The smart money says Elena Kagan, whom President Obama named this morning as his nominee to succeed retiring Justice John Paul Stevens, the 90-year-old leader of the Court’s liberal faction, will be confirmed by a wide margin. Kagan made it through a confirmation (though less comprehensive than a SCOTUS hearing) for her current job as solicitor general, the administration’s chief legal advocate before the Supreme Court (a notch down from Harriet Meier’s post, incidentally). She possesses superb academic credentials, a reputation for consensus building and, never having served on the bench, an extraordinarily short paper trail. Even Kagan’s close friend of three decades, New York Magazine’s Jeffrey Toobin, remarked “[H]er own views were and are something of a mystery. She has written relatively little, and nothing of great consequence.”
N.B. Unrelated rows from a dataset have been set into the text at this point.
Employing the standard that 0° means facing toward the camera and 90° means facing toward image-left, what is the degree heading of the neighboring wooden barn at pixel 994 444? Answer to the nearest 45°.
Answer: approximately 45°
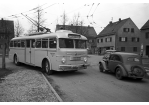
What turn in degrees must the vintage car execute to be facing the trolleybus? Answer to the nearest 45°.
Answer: approximately 45° to its left

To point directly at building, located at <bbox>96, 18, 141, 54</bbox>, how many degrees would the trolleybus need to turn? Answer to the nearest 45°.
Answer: approximately 90° to its left

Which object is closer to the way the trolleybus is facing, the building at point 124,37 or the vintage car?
the vintage car

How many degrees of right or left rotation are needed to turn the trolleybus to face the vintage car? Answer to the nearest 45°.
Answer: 0° — it already faces it

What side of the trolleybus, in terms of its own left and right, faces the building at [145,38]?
left

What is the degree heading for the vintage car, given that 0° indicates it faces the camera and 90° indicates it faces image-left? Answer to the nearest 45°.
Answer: approximately 135°

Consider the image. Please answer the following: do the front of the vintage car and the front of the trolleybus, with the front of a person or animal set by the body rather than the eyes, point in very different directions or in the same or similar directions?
very different directions

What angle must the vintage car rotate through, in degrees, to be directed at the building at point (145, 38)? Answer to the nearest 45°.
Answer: approximately 45° to its right
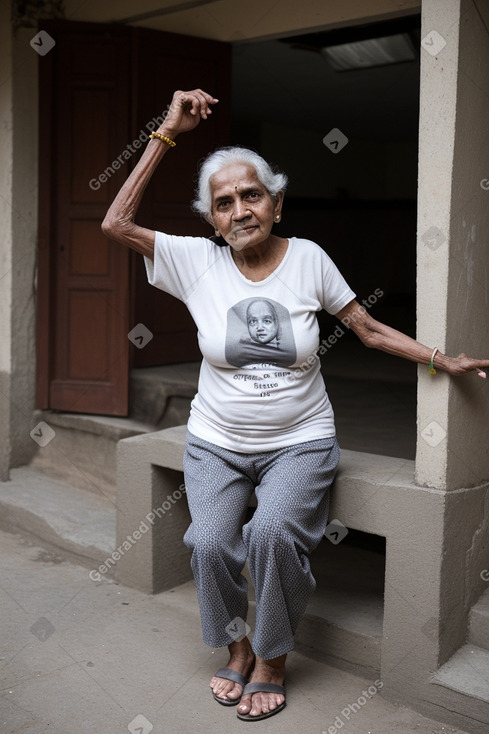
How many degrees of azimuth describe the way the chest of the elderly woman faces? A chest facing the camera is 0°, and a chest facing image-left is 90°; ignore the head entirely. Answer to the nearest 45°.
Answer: approximately 0°

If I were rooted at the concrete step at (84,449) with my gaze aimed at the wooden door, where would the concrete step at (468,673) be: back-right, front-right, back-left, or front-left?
back-right

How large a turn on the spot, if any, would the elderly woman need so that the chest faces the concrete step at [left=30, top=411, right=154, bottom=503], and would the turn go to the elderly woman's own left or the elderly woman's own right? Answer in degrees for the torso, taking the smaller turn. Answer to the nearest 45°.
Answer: approximately 135° to the elderly woman's own right

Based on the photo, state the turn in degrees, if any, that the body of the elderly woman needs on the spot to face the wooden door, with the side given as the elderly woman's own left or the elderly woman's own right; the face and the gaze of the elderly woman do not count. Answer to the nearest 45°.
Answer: approximately 135° to the elderly woman's own right
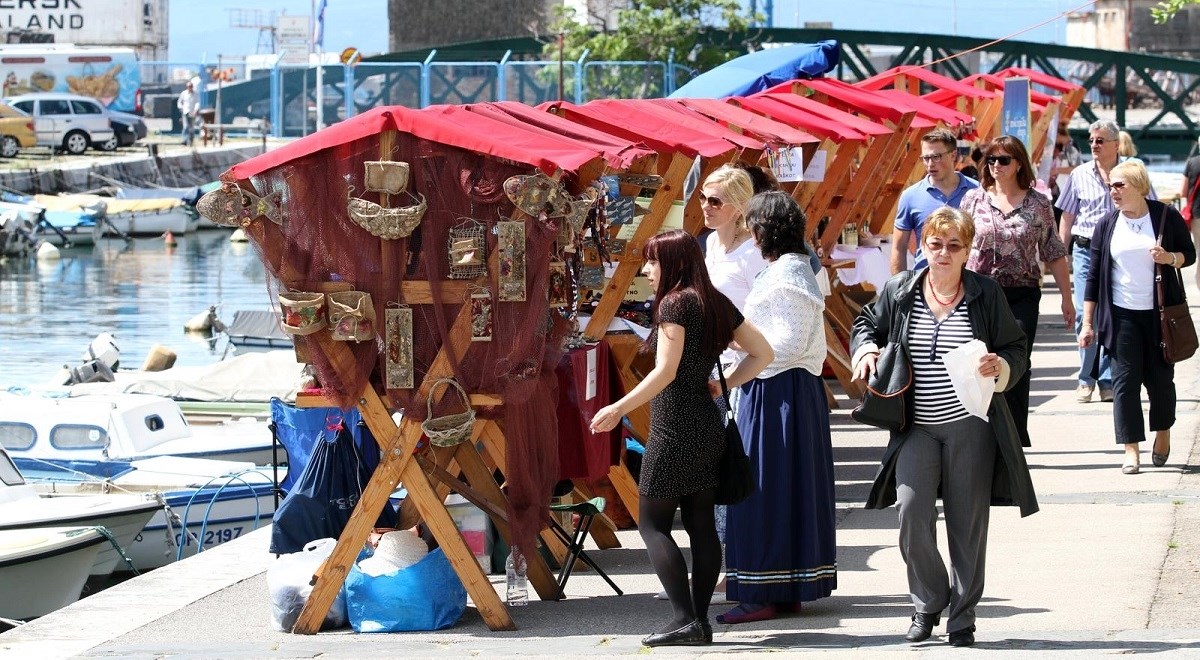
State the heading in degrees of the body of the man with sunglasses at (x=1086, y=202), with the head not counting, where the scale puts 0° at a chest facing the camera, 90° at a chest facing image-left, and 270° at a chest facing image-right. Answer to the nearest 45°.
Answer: approximately 0°

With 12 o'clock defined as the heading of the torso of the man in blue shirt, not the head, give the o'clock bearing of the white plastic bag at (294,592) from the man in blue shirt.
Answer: The white plastic bag is roughly at 1 o'clock from the man in blue shirt.

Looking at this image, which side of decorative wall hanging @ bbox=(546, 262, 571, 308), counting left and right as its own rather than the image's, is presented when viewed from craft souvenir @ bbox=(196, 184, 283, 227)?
right

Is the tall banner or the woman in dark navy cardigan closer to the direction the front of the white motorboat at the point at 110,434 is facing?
the tall banner

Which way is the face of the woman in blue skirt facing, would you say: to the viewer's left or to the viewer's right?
to the viewer's left

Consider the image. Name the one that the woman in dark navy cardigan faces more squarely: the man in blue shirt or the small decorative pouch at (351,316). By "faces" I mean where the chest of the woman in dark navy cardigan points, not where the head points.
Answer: the small decorative pouch
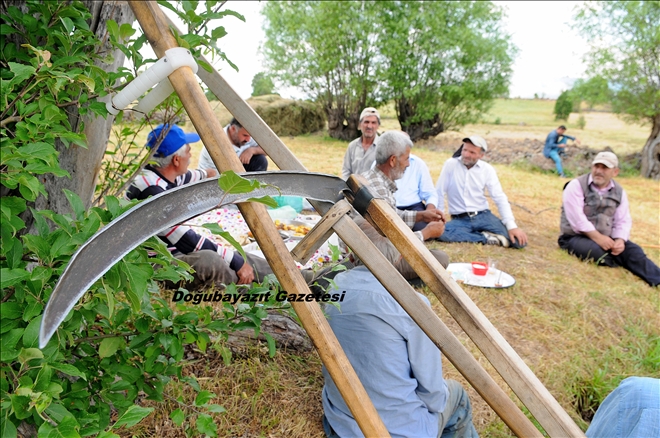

With one exception. During her (by all accounts, stellar) tenure as dean of Harvard Law School, Kagan’s efforts to bar military recruiting on campus because she objected to “don’t ask don’t tell,” the policy that prevents preventing gays and lesbians from serving openly in the armed forces, is likely to inflame conservatives and as well many moderates. During the Vietnam era, Ivy League schools banned the ROTC from campus. But that was the 60s, and many baby boomers now have children serving in the armed forces.
Most Americans acknowledge that the U.S. military is the institution that, more than any other, makes our way of life possible. Americans legitimately can disagree with military policies, but to deny the military access to potential recruits is, as liberal (and sneakily smart) Daily Beast columnist Peter Beinart observes, “a bit like barring the president or even the flag.” Kagan would be well-advised to apologize for this particular position.